Ceza kanununda resmi olarak 18 USC 1512(c)(2) olarak bilinen engelleme suçlaması, Kongre Binası’na yapılan saldırıdan kaynaklanan birçok davaya asla tam olarak uymadı. Kurumsal suistimali ele almayı amaçlayan 2002 tarihli Sarbanes-Oxley Yasası kapsamında yürürlüğe girmiştir.

Tedbir başlangıçta, kongre işlemlerinin bir parçası olan belgeleri parçalama gibi eylemleri yasaklamayı amaçlıyordu. Yargıç Nichols, ilk kararlarında, sayımın uygunsuz bir şekilde kullanıldığını, çünkü üç isyancının davalarının belgelerin veya kayıtların imhası veya tahrif edilmesiyle hiçbir ilgisi olmadığını söyledi.

Trump’ın atadığı iki kişi ve Başkan Biden’ın atadığı bir yargıçtan oluşan temyiz heyeti, Yargıç Nichols’un yasayı yorumunun çok dar olduğuna ve söz konusu üç sanık tarafından gerçekleştirilen engellemenin yalnızca belgelerle ilgili olması gerekmediğine karar verdi.

Panel, sanıkların bir kongre sürecini engellemekle uygun şekilde suçlandığını tespit etti. Vakalar arasında, Kongre Binası’na yapılan saldırı sırasında polis memurlarına müdahale etmekle suçlanan Pennsylvania polis memuru Joseph Fischer; Binaya baskın yapmak ve içerideki memurlarla yüzleşmekle suçlanan Dallaslı bir adam olan Garret Miller; ve savcıların polise beysbol sopasıyla saldırdığını söylediği New York’tan kendini sosyal medya fenomeni ilan eden Edward Jacob Lang.


Engelleme suçlaması, Proud Boys ve Oath Keepers milisleri gibi aşırı sağcı gruplardaki yüksek profilli sanıklar da dahil olmak üzere şimdiye kadar 300’den fazla isyan davasında kullanıldı. Earl’ün savcılara yaptığı itirazın bir kısmı, en fazla 20 yıl hapis cezasıyla karşı karşıya kalması.

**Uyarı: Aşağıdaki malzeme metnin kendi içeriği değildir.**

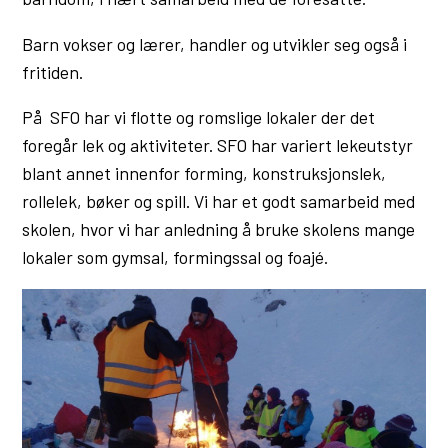
Barn vokser og lærer, handler og utvikler seg også i
fritiden.
På SFO har vi flotte og romslige lokaler der det
foregår lek og aktiviteter. SFO har variert lekeutstyr
blant annet innenfor forming, konstruksjonslek,
rollelek, bøker og spill. Vi har et godt samarbeid med
skolen, hvor vi har anledning å bruke skolens mange
lokaler som gymsal, formingssal og foajé.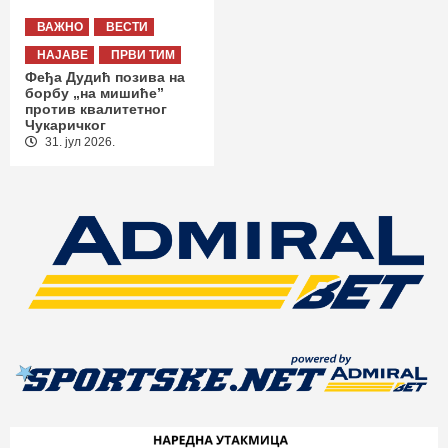
ВАЖНО
ВЕСТИ
НАЈАВЕ
ПРВИ ТИМ
Феђа Дудић позива на
борбу „на мишиће”
против квалитетног
Чукаричког
31. јул 2026.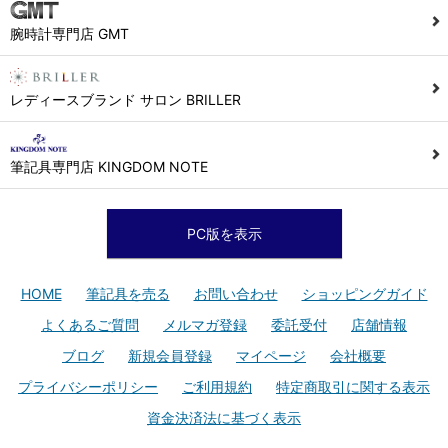
腕時計専門店 GMT
レディースブランド サロン BRILLER
筆記具専門店 KINGDOM NOTE
PC版を表示
HOME
筆記具を売る
お問い合わせ
ショッピングガイド
よくあるご質問
メルマガ登録
委託受付
店舗情報
ブログ
新規会員登録
マイページ
会社概要
プライバシーポリシー
ご利用規約
特定商取引に関する表示
資金決済法に基づく表示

Aralık ayında, 6 Ocak’ı soruşturan Meclis Özel Komitesi, son kararlarından birinde, Bay Trump’a karşı hangi suçlamaların getirilmesi gerektiğine ilişkin Adalet Bakanlığı’na verdiği tavsiyelere engelli sayısını da dahil etti. Kaliforniya’daki bir federal yargıç, komitenin çalışmasından doğan bir davayı değerlendirerek, ayrıca, Bay Trump’ın yasanın anlamı dahilinde muhtemelen sakatlık işlediğini tespit etti.

Temyiz Organı, Yargıç Nichols’un önceki kararlarına karşı yapılan temyizin doğrudan bir parçası olmadığı ve bu konuda gelecekte itiraz olasılığını açık bıraktığı için “yozlaşmış” tanımına ilişkin kararını saklı tuttu.

Hükümet, Temyiz Mahkemesi önündeki argümanlarında, yolsuz uygulamaların geniş bir şekilde yorumlanması gerektiğini ve devlet malına zarar vermek veya polis memurlarına saldırmak gibi çeşitli yasa dışı davranışları içermesi gerektiğini iddia etti. Savunma, terimi kendisine veya başka bir kişiye doğrudan fayda sağlayan yasa dışı bir davranış olarak tanımlamak isteyerek daha dar bir yorum ileri sürmüştü.

Panel, iki yargıç – Gregory G. Katsas ve Justin R. Walker – “yozlaşmaya” ilişkin dar, daha kişisel görüş üzerinde anlaşarak konuyla ilgili olarak ikiye ayrıldı. Üçüncü yargıç, Florence Y. Pan, terime daha geniş bir açıdan baktı, ancak Yargıç Walker’ın genel olarak engellilik yasasını onaylaması için kendisiyle birlikte oy kullanmasını sağladı.

Yargıç Walker, yalnızca dar tanımı kabul etmeleri ve sonunda çözülmesi gereken bir çatışma yaratmaları durumunda Yargıç Pan’a katılmayı kabul etti.